Jeszcze do niedawna eksperci widzieli potencjał wzrostu dla poszukiwawczo-wydobywczej spółki. Tymczasem przed południem kurs mocno ucierpiał z powodu rekomendacji "sprzedaj" wydanej przez Erste Group z ceną docelową 1,20 zł za akcję. To jednak nie był koniec złych wiadomości dla akcjonariuszy KOV. Według informacji, zamieszczonej na stronie chińskiego partnera, koncesja dla Bloku M nie została przedłużona.
KOV
1,32 +0,01 (+0,76%)
[KOV]
Przejdź na stronę analityczną waloru KOV
Początek nowego tygodnia zapowiadał się spokojnie. Pierwsze godziny handlu wskazywały na nikłą aktywność inwestorów – ok. godziny 11 obroty na całej giełdzie były o 30 proc. niższe niż na poprzedniej sesji o tej porze. Jednak jeszcze przed południem kurs Kulczyk Oil Ventures (KOV) zanotował tąpnięcie, które momentami wynosiło blisko 7 proc. Bezpośrednim powodem przeceny okazała się świeżo wydana rekomendacja przez Erste Group. Jak podała Polska Agencja Prasowa, broker obniżył zalecenie do sprzedaj z akumuluj, redukując jednocześnie cenę docelową dla akcji spółki do 1,20 zł z 1,70 zł. Raport wydano przy cenie 1,45 zł. >> Pozostałe rekomendacje znajdziesz tutaj.
Okazuje się, że przecena to nie tylko efekt słabego raportu ze strony brokera. Według informacji zamieszczonych na stronie Polyard Petroleum International Group Limited (chińskiego partnera), konsorcjum w skład którego wchodzi Kulczyk Oil Ventures nie otrzymało przedłużenia koncesji Bloku M w Brunei. >> Zobacz informację tutaj.
W poniedziałek o godzinie 14 warszawskie biuro spółki Kulczyk Oil Ventures nie udzielało komentarza na temat powyższej informacji ze strony PPIG Ltd, informując iż projekt Brunei podlega pod biuro w Calgary. Dopiero po 22 pojawił się komunikat ESPI, w którym spółka potwierdziła powyższy stan rzeczy i zasygnalizowała, iż będzie starać się o odzyskanie możliwości poszukiwania w Bloku M.
- KOV Borneo nie jest operatorem Bloku M i nie reprezentuje oficjalnie interesów partnerów joint-venture.

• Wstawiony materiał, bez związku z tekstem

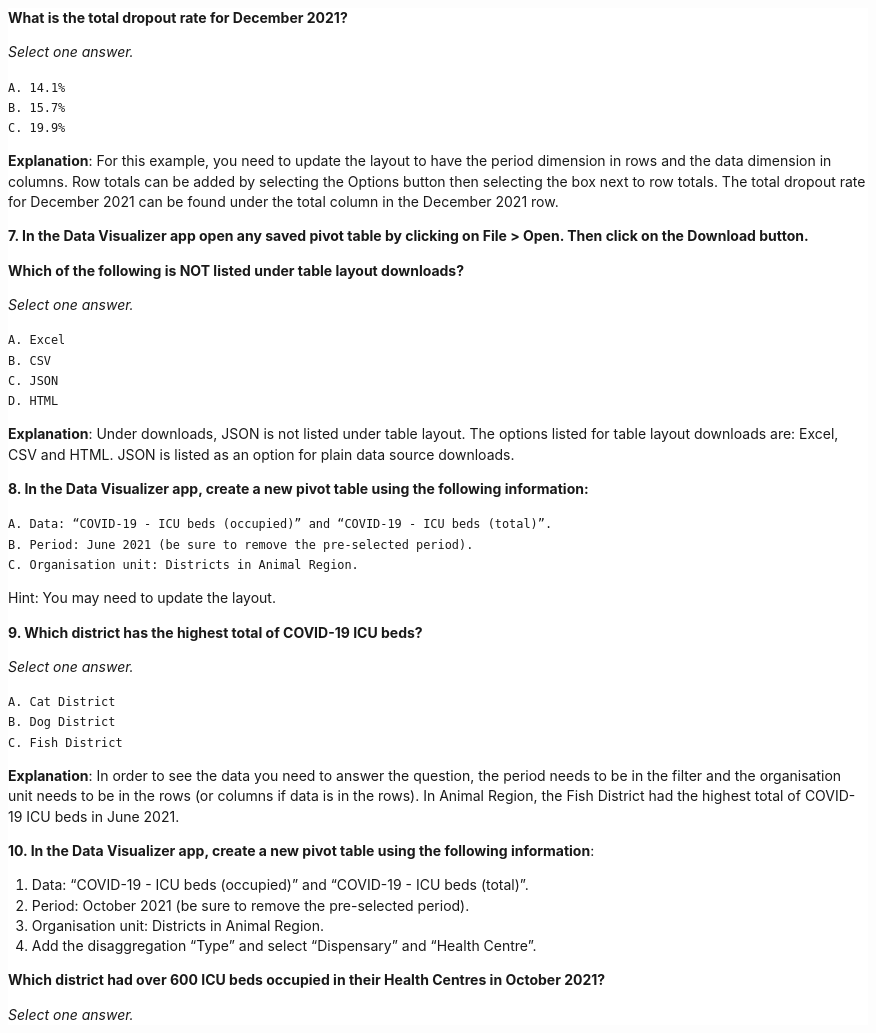 **What is the total dropout rate for December 2021?**

*Select one answer.*

    A. 14.1%
    B. 15.7%
    C. 19.9%

**Explanation**: For this example, you need to update the layout to have the period dimension in rows and the data dimension in columns. Row totals can be added by selecting the Options button then selecting the box next to row totals. The total dropout rate for December 2021 can be found under the total column in the December 2021 row.

**7. In the Data Visualizer app open any saved pivot table by clicking on File &gt; Open. Then click on the Download button.**

**Which of the following is NOT listed under table layout downloads?**

*Select one answer.*

    A. Excel
    B. CSV
    C. JSON
    D. HTML

**Explanation**: Under downloads, JSON is not listed under table layout. The options listed for table layout downloads are: Excel, CSV and HTML. JSON is listed as an option for plain data source downloads.

**8. In the Data Visualizer app, create a new pivot table using the following information:**

    A. Data: “COVID-19 - ICU beds (occupied)” and “COVID-19 - ICU beds (total)”.
    B. Period: June 2021 (be sure to remove the pre-selected period).
    C. Organisation unit: Districts in Animal Region.

Hint: You may need to update the layout.

**9. Which district has the highest total of COVID-19 ICU beds?**

*Select one answer.*

    A. Cat District
    B. Dog District
    C. Fish District

**Explanation**: In order to see the data you need to answer the question, the period needs to be in the filter and the organisation unit needs to be in the rows (or columns if data is in the rows). In Animal Region, the Fish District had the highest total of COVID-19 ICU beds in June 2021.

**10. In the Data Visualizer app, create a new pivot table using the following information**:

1. Data: “COVID-19 - ICU beds (occupied)” and “COVID-19 - ICU beds (total)”.
2. Period: October 2021 (be sure to remove the pre-selected period).
3. Organisation unit: Districts in Animal Region.
4. Add the disaggregation “Type” and select “Dispensary” and “Health Centre”.

**Which district had over 600 ICU beds occupied in their Health Centres in October 2021?**

*Select one answer.*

Spółka potwierdza, że partnerzy umowy PSA dla Bloku M prowadzili dyskusje z PetroleumBRUNEI. Co więcej, KOV Borneo będzie dążyć do kontynuacji rozmów z PetroleumBRUNEI do chwili wypracowania satysfakcjonującego rozwiązania. KOV Borneo zażądało bezpośrednich spotkań z Przewodniczącym PetroleumBRUNEI oraz Ministrem ds. Energii Sułtanatu Brunei. - czytamy w wieczornym komunikacie KOV. >> Pełna treść jest tutaj.
Przypomnijmy, że w Bloku M KOV posiadało 36-proc. udział, podobny należał do Polyard Petroleum International. W mniejszym stopniu partycypowały firmy China Sino Oil Company oraz Jana Corporation.
Poniedziałkowe zachowanie kursu namieszało w sytuacji technicznej walorów spółki. W ostatnich trzech miesiącach
akcje KOV systematycznie wspinały się w górę. Spektakularnym ruchem wybiły się z poniżej 1,10 zł na ponad 1,50 zł i międzyczasie notowały dobre recenzje wśród ekspertów od analizy technicznej. To się jednak zmieniło.
- Trend wzrostowy na KOV został przerwany i nie wygląda to dobrze. Obraz się zmienił po tym jak w poniedziałek kurs wypadł dołem z kanału wzrostowego. Istnieje duże prawdopodobieństwo, że kurs może nadal spadać. Pierwsze ważne wsparcie znajduje się na 1,30-1,31 zł, a kolejne na 1,25 zł. Jednak nie można wykluczyć także zejścia w okolice dołka na 1,08 zł. – mówi Paweł Małmyga, analityk DM PKO BP.